Markets in red as RBI rate cut fails to excite investors | Stock Market News
Source: Live Mint
Mumbai: Stock market constituents expecting an outsized rate cut, a shift in monetary policy stance and comments on durable liquidity were left disappointed on Friday after the Reserve Bank of India’s Monetary Policy Committee meeting.
The MPC’s 25 basis point rate cut—its first in nearly five years—fell below the expectations of certain quarters.
The Nifty 50 ended the day’s trading lower by a fifth of a percent at 23,559.95 points while the Sensex settled a fourth of a percentage point lower at 77,860.19. Foreign portfolio investors, or FPIs, sold shares worth a provisional ₹470.39 crore and retail investors on BSE offloaded equity worth ₹198 crore, per the stock exchange.
This offset provisional buying of ₹454.20 crore by domestic institutional investors, or DIIs, as reported by BSE .
The rupee gained 15 paise to close at 87.43 to the US dollars as “rupee bears” expecting a 50 bps rate cut covered their shorts.

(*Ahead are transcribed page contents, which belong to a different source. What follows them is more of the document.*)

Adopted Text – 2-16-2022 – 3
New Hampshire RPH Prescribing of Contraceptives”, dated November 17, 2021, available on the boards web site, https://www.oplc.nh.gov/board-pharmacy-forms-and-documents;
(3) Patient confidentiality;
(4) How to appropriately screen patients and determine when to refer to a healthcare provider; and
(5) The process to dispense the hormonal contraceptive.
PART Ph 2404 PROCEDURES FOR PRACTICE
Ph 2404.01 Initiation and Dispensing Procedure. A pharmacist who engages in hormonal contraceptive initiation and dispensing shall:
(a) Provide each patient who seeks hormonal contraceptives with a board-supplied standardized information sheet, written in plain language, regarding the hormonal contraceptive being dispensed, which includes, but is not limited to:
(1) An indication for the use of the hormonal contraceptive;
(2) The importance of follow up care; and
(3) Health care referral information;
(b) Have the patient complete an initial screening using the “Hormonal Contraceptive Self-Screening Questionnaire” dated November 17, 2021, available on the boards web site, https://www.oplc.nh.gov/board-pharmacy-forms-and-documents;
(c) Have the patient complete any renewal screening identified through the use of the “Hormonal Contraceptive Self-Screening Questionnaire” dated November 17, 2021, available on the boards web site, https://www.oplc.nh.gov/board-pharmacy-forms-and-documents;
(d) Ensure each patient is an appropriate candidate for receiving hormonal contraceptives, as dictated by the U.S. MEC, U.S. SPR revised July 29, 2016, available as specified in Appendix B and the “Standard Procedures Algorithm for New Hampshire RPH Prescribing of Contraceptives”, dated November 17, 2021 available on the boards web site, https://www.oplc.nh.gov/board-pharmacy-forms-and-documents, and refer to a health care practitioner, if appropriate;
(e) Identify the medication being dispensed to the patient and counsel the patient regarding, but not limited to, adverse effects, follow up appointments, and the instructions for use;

The benchmark 10-year government bond yield rose 5 bps to close at 6.7% on the policy stance being left unchanged at ‘neutral’ and RBI governor Sanjay Malhotra not providing any indication on further rate cuts, according to a bond dealer at a private bank.
“Certain market quarters were anticipating a 50 bps cut and had built aggressive shorts on the rupee, which were covered, resulting in the rupee gaining to the dollar,” he explained, declining to be identified. “Also, status quo on the stance disappointed markets.”
Ashish Gupta, chief investment officer at Axis Asset Management, agreed.
“Certain equity market constituents had anticipated a 50 bps cut along with a change in stance and specific commentary on liquidity, which didn’t materialise the way they reckoned,” Gupta said about the tepid market reaction.
He expects the markets to consolidate with a downward bias.
India’s Nifty 50 and Sensex have fallen 10.3% and 9.4% each since scaling a record high of 26,277.35 and 85,978.25 points, respectively, on 27 September due to heavy selling by FPIs in the cash and derivatives markets.
Also read | Mint Explainer | RBI’s rate cut and how it will benefit retail borrowers
FPI’s ‘quit EM movement’
Foreign portfolio investors have sold shares worth ₹2.47 trillion in the cash market since October, while domestic institutional investors have net purchased ₹2.79 trillion worth of shares in that period.
However, the markets have fallen as DIIs are giving exits to FPIs by bidding lower, per Nilesh Shah, managing director of Kotak Mahindra AMC.
Shah believes FPIs are likely to persist with their “quit emerging market movement” in favour of investing in the US markets, where yields have risen to 4.5% from 3.7% in mid-September on inflationary expectations of US President Donald Trump’s tariffs.
“When you can get yields of 4.5% back home, why take the trouble of investing in riskier EM assets,” he said, adding that DIIs were cushioning the impact of FPI sales but by bidding lower.
Also read | Growth, inflation, financial stability: It’s a season of major trade-offs for India’s policymakers
Aside from selling cash market shares, FPIs have also raised record hedges on index derivatives to protect their portfolios. On Friday, they net sold index futures contracts worth ₹1,082.9 crore.
This took their cumulative net shorts to a record 162,468 contracts, adjusted for the lot size increase by three times to 75 shares for Nifty and by two times to 30 shares for Bank Nifty from January-end, per analytics firm IndiaCharts.
Interest rate sensitives like banks underperformed on Friday with the stocks of ICICI Bank Ltd, HDFC Bank Ltd and State Bank of India falling between 1% and 2%.
The auto sector outperformed partly on account of the rate cut and partly because of a good set of quarterly earnings. Bajaj Auto Ltd gained 1.69% on expectations that lower monthly repayments on account of RBI’s rate cut would boost two- and three-wheeler sales. Mahindra and Mahindra Ltd jumped 1.69% as its December-quarter profit jumped 20% from a year earlier.